Sit down and start blogging again (drop that! With Gerardo out, drag wet rugs back out to hammock to dry in sun] and [on the way back in put away the irrigation gear Gerardo needed to fix the line his flunky cut] and zap [rattle the canful of rocks at Cassie to interrupt her barking frenzy at the locksmith] the dregs of this morning’s coffee in the microwave. Stagger back to the computer and…

…and I forget what I was going to write about this morning.

I Wanna Go Swimming!

Lenten Thanks, Day 5

Thank  you, God, for the beautiful days and nights of an Arizona springtime.

.

The water in the pool is almost warm enough for a brave soul to take the plunge.

When I was 12, my mother used to take me to a “Rod and Gun Club” operated by my father’s employer, Standard Oil. It was somewhere in the East Bay, how far on the ’tother side of the Golden Gate Bridge I do not recall. What I do recall is that they had a pool whose waters were, on the warmest day of a Bay Area summer, about the temperature of the water in my backyard today.

That I would blithely dive into that refrigerator-chilly water, I’m sure, helped to convince my mother that her daughter was none too bright.
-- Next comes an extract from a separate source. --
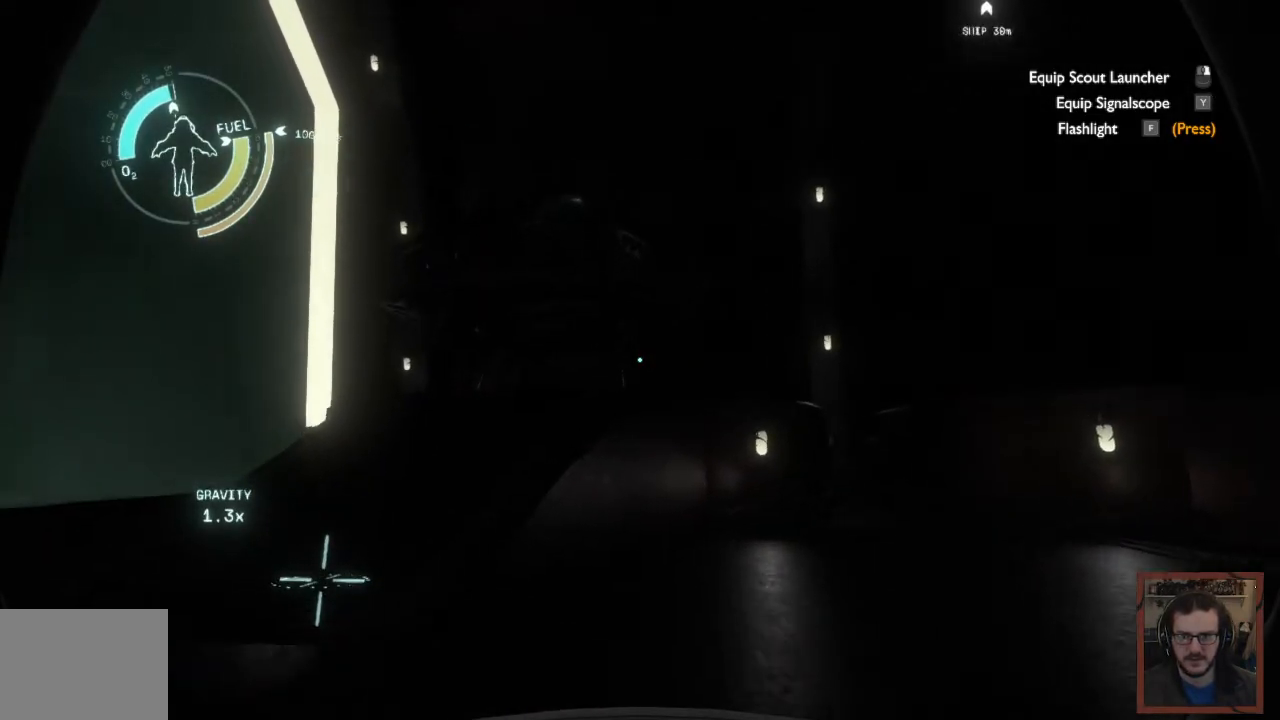
{"keys": ["shift", "space", "w"], "mouse": [], "events": [[50, "shift", "down"], [234, "space", "down"]]}
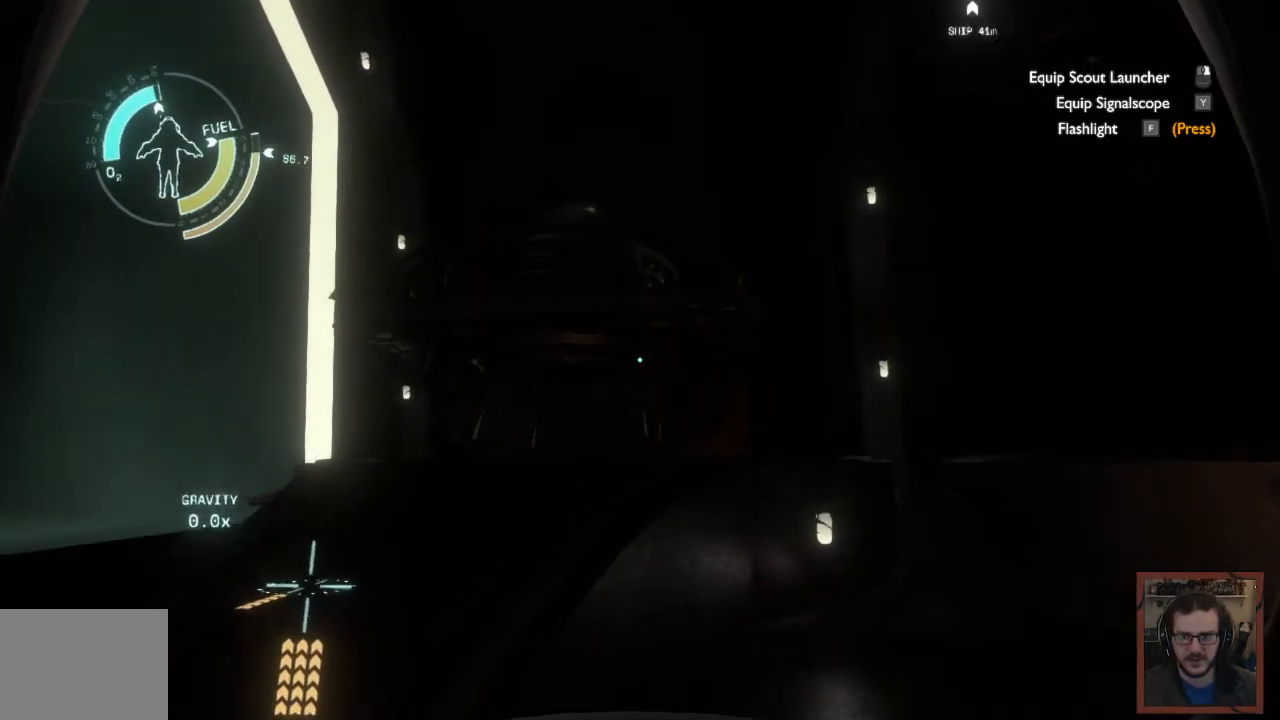
{"keys": ["shift", "space"], "mouse": [], "events": [[434, "w", "up"]]}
It was cold. The trick was never to just put your toe in. The trick was to throw yourself in off the side, in one bold, brave splash, a dive that could not be taken back. About two seconds later, the water felt like a cool spring breeze against your skin. It was so fun you just lost track of whether it was cold or not, and you felt sorry for your poor, fat, benighted mother that she didn’t have the nerve to follow you into the drink.

Now the question that crosses my mind, as I stand on the step with the waterline lapping up against a belly about three times the circumference of that twelve-year-old waist, is this: “If I dive into this pool, will it freeze my titties off?”
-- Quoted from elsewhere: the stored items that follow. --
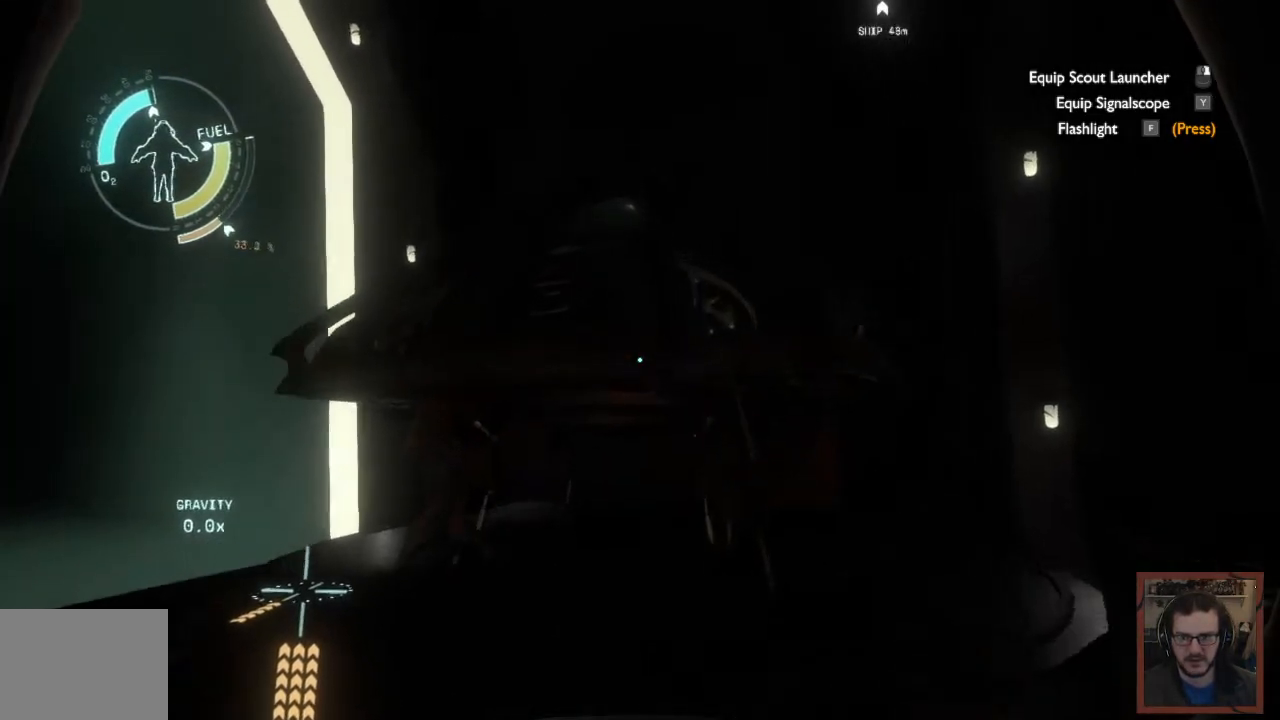
{"keys": ["a", "s"], "mouse": [], "events": [[50, "a", "down"], [100, "s", "down"], [217, "space", "up"], [334, "shift", "up"]]}
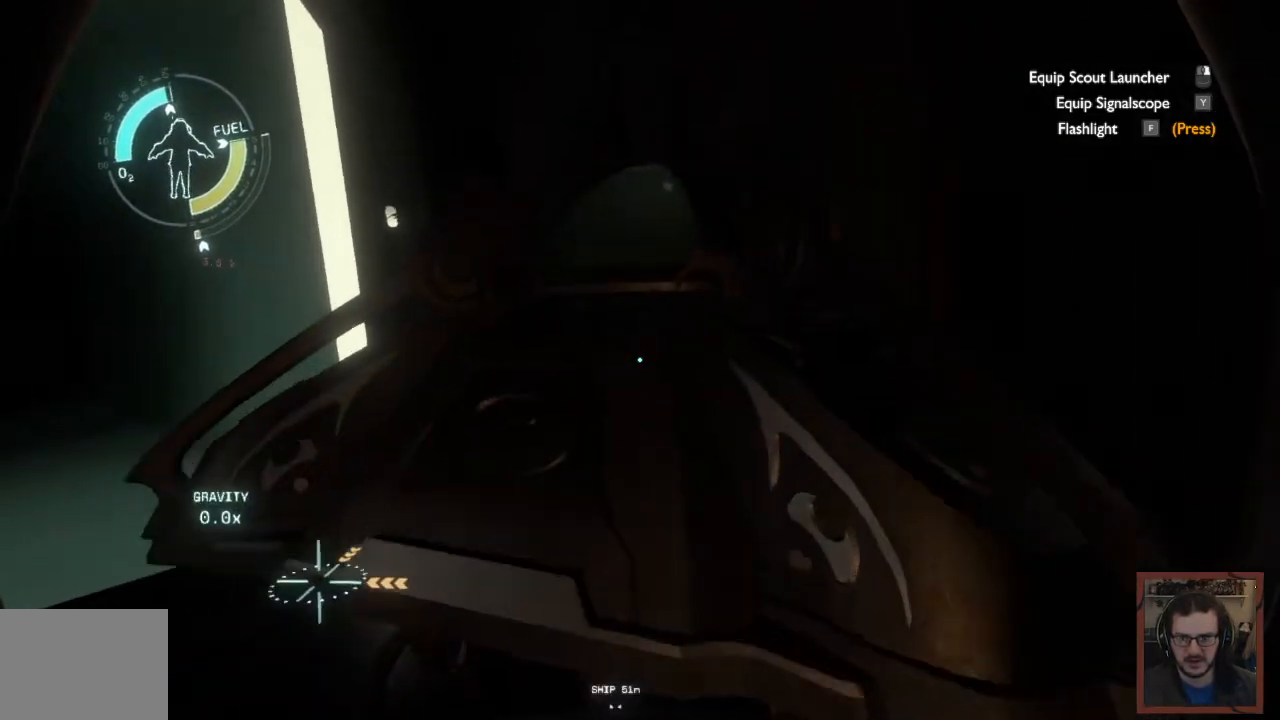
{"keys": [], "mouse": [], "events": [[100, "a", "up"], [150, "s", "up"]]}
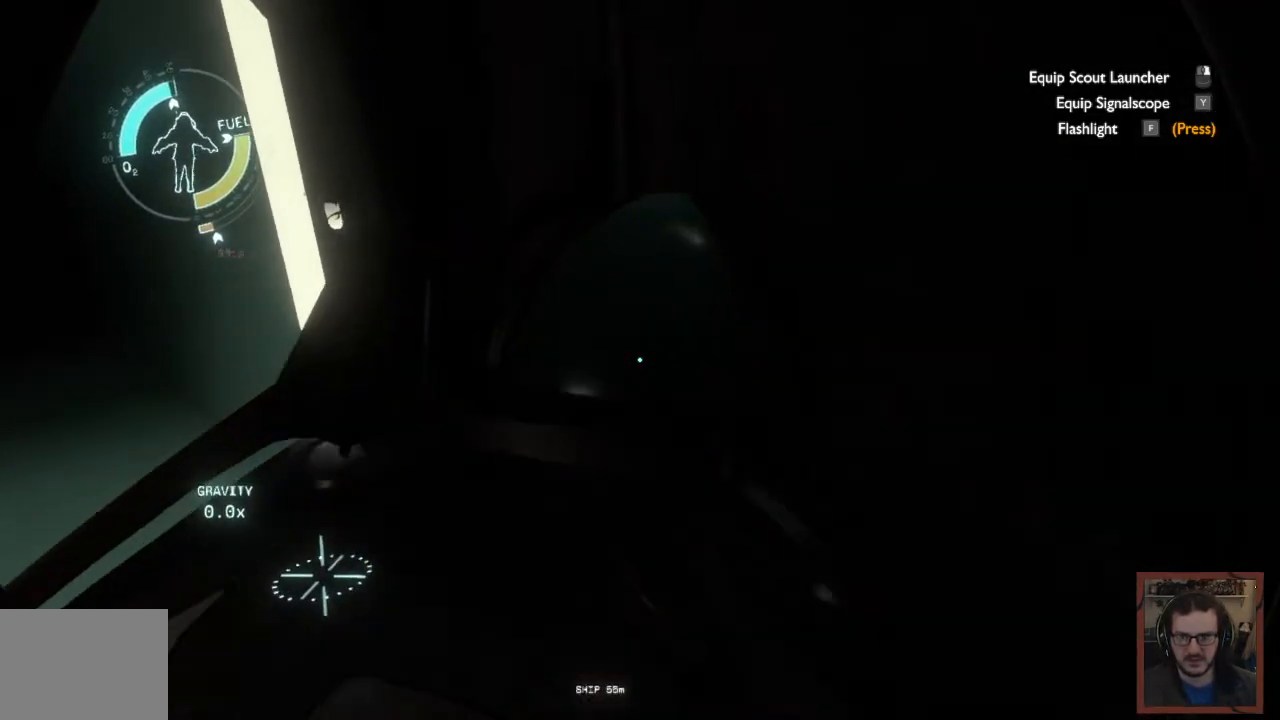
{"keys": [], "mouse": [], "events": []}
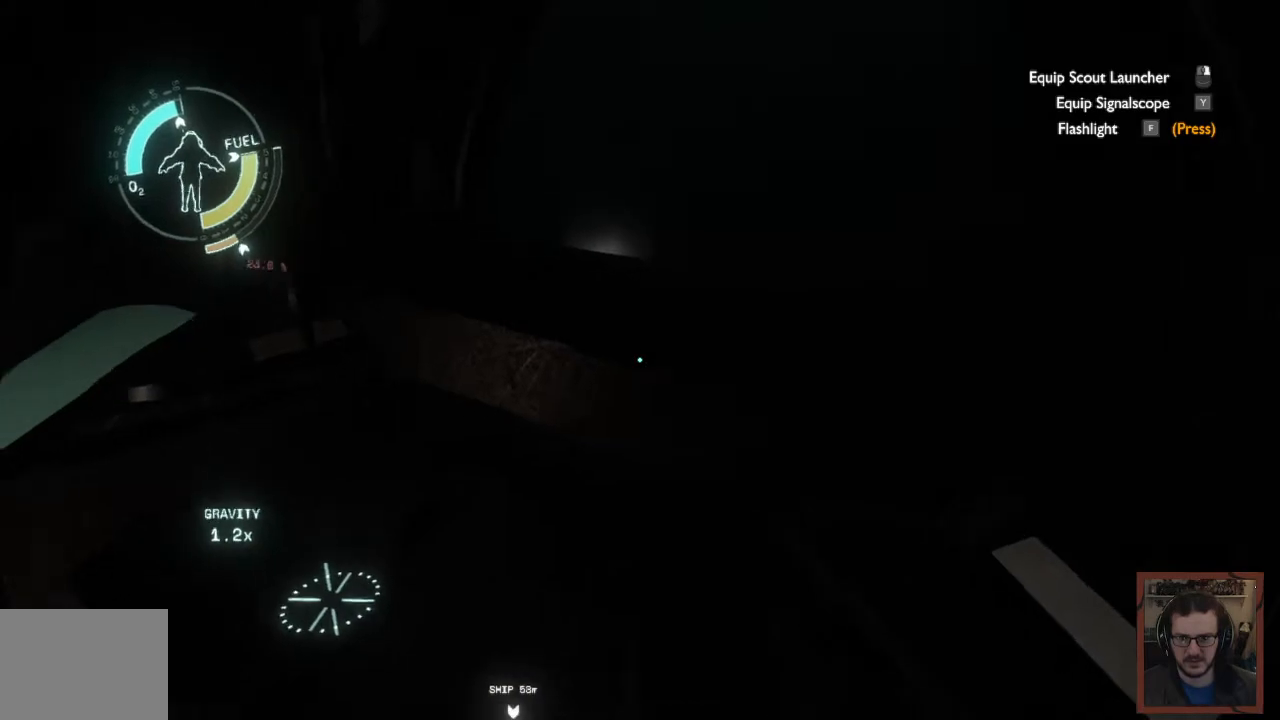
{"keys": ["a", "space"], "mouse": [], "events": [[84, "a", "down"], [167, "w", "down"], [234, "space", "down"], [400, "w", "up"]]}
The answer: “Probably so.”

God, but wisdom takes all the joy out of life.

Security Doors…Probably Not

i kid you not...

So I trot over to Home Depot last weekend, there to peruse that august box’s limited selection of security doors. As expected, every single one of them looks like prison bars, except for the pressed-metal kitsch with the cut-out silhouettes of hummingbirds, coyotes, and sombreroed campesinos snoozing against saguaros. Good god.

Moving on, this afternoon it was over to Lowe’s on the way home from the credit union. The nearest Lowe’s is out by the West campus, where the nearest branch of the credit union resides, placing both of these institutions in a locale that cannot be called, with a straight face, “near.”

Situation at Lowe’s: even more ridiculous. The only door they had that didn’t look like prison bars with a slot through which the guard passes your plate of slop is a Titan: twelve hundred bucks!

Give me a proverbial BREAK!

At least the cheaper doors at the Depot come with insect screen. You can’t get that with the low-end models at Lowe’s. The hideous metal mesh, which lets mosquitoes in, is sorta OK in front, because the random door-to-door nuisance can’t see you through it and so can’t easily tell you’re alone. But in back, where one would like to gaze out upon one’s expensively appointed landscaping, steel mesh is just not gonna make it.

Sooo… It looks like it’s prison bars with insect screen and a double-cylinder deadbolt or nothing. Just now  I’m leaning toward a .38 special.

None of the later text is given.